Source texts of formatted documents

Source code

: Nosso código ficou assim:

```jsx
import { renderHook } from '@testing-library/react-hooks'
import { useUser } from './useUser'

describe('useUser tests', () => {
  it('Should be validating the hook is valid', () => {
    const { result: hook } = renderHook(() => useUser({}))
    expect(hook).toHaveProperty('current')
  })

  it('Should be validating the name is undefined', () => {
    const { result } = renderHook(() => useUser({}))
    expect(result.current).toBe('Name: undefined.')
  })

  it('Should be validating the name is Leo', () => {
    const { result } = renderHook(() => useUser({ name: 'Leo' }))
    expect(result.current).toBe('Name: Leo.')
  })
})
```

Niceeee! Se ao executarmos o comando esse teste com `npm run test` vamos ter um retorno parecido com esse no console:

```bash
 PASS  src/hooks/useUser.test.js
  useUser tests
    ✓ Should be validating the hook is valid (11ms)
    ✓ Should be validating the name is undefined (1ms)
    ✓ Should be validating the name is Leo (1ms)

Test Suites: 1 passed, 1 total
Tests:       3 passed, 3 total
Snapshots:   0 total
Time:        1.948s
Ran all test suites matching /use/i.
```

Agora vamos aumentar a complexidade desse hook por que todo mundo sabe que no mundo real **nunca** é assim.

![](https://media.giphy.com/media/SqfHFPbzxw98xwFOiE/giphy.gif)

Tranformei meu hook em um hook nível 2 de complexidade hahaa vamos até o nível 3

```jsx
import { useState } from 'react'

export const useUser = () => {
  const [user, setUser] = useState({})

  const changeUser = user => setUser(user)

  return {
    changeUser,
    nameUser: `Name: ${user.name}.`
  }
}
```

* Goal of the exercise *
The answer must be every line of the data that holds the word "from".

* Response to the exercise *
import { renderHook } from '@testing-library/react-hooks'
import { useUser } from './useUser'
import { useState } from 'react'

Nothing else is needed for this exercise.